Towards Accurate and Efficient Document Analytics with Large Language Models
Yiming Lin, Madelon Hulsebos, Ruiying Ma, Shreya Shankar, Sepanta Zeigham, Aditya G. Parameswaran, Eugene Wu
TL;DR
ZenDB tackles the challenge of ad-hoc analytics over unstructured, templatized documents by exploiting inherent semantic structures extracted as Semantic Hierarchical Trees (SHTs). It presents a novel data model (SHT Table, DTables, System Tables) and a minimal SQL-like query language that operates over document-derived entities, with a cost-aware query engine that uses tree-based summaries to minimize LLM usage while preserving accuracy. The approach yields substantial cost savings and improved precision/recall relative to LLM-only or RAG baselines across three real-world datasets, demonstrating the practical viability of template-aware document analytics. Overall, ZenDB offers a scalable framework for accurate, efficient SQL querying over large collections of structured documents with minimal upfront labeling.
Abstract
Unstructured data formats account for over 80% of the data currently stored, and extracting value from such formats remains a considerable challenge. In particular, current approaches for managing unstructured documents do not support ad-hoc analytical queries on document collections. Moreover, Large Language Models (LLMs) directly applied to the documents themselves, or on portions of documents through a process of Retrieval-Augmented Generation (RAG), fail to provide high accuracy query results, and in the LLM-only case, additionally incur high costs.
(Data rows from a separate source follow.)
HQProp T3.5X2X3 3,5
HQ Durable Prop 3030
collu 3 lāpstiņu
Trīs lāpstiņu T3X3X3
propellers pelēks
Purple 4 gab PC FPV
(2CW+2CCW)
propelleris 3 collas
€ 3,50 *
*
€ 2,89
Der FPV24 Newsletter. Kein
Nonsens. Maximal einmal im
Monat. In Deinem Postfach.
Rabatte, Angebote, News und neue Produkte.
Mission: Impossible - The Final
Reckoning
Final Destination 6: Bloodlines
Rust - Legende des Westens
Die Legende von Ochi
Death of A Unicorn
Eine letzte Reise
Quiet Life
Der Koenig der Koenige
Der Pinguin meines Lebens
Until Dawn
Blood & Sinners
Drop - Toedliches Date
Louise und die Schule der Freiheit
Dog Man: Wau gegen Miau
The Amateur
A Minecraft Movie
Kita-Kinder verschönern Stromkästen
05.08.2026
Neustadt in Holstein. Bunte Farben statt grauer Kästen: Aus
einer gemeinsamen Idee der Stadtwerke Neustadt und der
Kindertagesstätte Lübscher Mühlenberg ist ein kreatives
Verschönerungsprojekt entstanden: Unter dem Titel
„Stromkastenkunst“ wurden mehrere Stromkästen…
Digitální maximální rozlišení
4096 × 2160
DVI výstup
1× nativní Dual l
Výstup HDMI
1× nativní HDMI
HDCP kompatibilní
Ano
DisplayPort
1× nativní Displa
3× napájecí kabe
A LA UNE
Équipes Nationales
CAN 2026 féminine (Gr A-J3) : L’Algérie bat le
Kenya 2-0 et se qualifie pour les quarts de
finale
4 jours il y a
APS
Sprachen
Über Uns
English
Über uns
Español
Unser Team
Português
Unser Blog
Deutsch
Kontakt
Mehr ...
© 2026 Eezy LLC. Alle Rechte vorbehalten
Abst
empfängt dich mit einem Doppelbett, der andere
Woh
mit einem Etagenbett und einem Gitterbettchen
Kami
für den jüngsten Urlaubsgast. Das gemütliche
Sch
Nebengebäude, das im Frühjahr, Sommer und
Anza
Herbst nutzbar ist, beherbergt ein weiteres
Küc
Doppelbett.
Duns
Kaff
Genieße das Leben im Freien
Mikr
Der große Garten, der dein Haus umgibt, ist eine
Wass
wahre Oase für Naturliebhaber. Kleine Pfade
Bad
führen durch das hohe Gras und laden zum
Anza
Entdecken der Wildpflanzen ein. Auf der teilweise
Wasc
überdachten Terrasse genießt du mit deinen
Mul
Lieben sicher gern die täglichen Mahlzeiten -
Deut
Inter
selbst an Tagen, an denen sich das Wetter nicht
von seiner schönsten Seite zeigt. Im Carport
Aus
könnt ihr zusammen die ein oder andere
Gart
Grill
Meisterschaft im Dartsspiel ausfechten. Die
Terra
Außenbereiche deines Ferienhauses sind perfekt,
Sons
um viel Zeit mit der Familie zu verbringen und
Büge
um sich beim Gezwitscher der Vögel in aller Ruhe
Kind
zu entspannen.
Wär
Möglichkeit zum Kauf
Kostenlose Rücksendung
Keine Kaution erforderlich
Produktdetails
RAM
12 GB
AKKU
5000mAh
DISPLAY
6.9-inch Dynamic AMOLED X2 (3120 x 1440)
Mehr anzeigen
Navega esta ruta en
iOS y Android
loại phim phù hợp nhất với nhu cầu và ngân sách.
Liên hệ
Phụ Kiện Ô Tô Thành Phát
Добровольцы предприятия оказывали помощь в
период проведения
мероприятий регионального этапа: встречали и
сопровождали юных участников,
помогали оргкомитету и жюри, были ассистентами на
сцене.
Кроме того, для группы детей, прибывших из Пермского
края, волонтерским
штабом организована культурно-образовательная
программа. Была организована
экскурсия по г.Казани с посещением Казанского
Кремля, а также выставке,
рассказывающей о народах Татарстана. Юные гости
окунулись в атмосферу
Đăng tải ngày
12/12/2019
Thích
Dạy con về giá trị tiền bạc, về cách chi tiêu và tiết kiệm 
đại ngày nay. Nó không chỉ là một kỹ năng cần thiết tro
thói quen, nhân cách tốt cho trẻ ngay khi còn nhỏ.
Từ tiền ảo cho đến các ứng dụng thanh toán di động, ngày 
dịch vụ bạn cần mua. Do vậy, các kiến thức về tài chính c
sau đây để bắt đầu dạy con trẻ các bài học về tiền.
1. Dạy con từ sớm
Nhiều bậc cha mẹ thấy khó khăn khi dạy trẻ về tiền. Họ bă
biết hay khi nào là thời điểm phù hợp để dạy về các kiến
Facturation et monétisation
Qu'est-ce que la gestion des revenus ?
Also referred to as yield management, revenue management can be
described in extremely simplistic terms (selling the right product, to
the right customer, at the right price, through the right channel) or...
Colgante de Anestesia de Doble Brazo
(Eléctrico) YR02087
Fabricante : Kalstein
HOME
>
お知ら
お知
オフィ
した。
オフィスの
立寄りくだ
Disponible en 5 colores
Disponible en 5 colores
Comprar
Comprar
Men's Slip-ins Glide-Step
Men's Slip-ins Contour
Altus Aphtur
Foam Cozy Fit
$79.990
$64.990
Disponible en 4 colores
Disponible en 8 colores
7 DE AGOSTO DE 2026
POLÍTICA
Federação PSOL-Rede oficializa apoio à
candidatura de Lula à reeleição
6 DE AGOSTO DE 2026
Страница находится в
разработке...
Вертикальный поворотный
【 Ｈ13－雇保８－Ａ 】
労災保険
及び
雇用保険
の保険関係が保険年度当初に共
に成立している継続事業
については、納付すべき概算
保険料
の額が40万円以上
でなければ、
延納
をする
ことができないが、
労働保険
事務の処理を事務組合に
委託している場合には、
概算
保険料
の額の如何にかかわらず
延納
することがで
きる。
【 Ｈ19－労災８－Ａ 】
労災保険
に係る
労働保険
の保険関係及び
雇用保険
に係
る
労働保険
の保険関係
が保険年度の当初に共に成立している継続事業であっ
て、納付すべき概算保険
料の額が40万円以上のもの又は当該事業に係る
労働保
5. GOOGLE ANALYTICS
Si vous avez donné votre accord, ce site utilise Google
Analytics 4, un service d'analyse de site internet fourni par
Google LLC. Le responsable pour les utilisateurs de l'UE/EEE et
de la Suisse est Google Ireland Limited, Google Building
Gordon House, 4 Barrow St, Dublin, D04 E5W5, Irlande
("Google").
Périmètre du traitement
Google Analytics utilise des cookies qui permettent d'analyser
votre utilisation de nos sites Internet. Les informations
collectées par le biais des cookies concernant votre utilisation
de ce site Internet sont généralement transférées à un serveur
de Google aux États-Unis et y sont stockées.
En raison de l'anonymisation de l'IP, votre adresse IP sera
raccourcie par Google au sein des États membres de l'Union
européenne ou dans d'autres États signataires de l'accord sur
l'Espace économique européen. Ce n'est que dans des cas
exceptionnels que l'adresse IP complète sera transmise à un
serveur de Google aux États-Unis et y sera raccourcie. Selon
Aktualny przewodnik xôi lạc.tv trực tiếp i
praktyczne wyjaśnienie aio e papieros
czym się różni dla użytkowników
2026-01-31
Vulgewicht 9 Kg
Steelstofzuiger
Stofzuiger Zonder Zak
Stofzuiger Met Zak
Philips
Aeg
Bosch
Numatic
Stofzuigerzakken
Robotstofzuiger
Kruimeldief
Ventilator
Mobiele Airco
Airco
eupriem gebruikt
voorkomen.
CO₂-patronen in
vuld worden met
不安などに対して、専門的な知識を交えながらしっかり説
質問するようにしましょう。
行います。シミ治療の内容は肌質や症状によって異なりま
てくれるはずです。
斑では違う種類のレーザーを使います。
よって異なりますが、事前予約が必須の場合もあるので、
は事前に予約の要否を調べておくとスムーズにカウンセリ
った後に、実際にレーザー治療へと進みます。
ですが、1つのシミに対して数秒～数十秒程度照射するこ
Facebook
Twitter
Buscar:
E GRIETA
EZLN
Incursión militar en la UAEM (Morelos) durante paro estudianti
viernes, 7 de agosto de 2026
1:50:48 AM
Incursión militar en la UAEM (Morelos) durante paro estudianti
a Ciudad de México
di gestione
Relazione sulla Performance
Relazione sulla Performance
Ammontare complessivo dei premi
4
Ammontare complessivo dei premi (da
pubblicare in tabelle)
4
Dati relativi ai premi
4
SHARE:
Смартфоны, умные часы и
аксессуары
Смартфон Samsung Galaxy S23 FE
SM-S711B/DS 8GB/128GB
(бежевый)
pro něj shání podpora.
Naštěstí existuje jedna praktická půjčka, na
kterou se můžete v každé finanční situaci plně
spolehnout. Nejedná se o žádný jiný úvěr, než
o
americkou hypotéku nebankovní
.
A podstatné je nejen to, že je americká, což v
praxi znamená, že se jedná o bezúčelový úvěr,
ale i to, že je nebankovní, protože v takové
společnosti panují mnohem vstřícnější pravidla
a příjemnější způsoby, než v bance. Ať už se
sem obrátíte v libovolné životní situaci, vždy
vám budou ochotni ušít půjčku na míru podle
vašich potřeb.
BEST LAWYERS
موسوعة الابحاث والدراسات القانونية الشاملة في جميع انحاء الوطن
Since many unstructured documents in a collection often follow similar templates that impart a common semantic structure, we introduce ZenDB, a document analytics system that leverages this semantic structure, coupled with LLMs, to answer ad-hoc SQL queries on document collections. ZenDB efficiently extracts semantic hierarchical structures from such templatized documents, and introduces a novel query engine that leverages these structures for accurate and cost-effective query execution. Users can impose a schema on their documents, and query it, all via SQL. Extensive experiments on three real-world document collections demonstrate ZenDB's benefits, achieving up to 30% cost savings compared to LLM-based baselines, while maintaining or improving accuracy, and surpassing RAG-based baselines by up to 61% in precision and 80% in recall, at a marginally higher cost.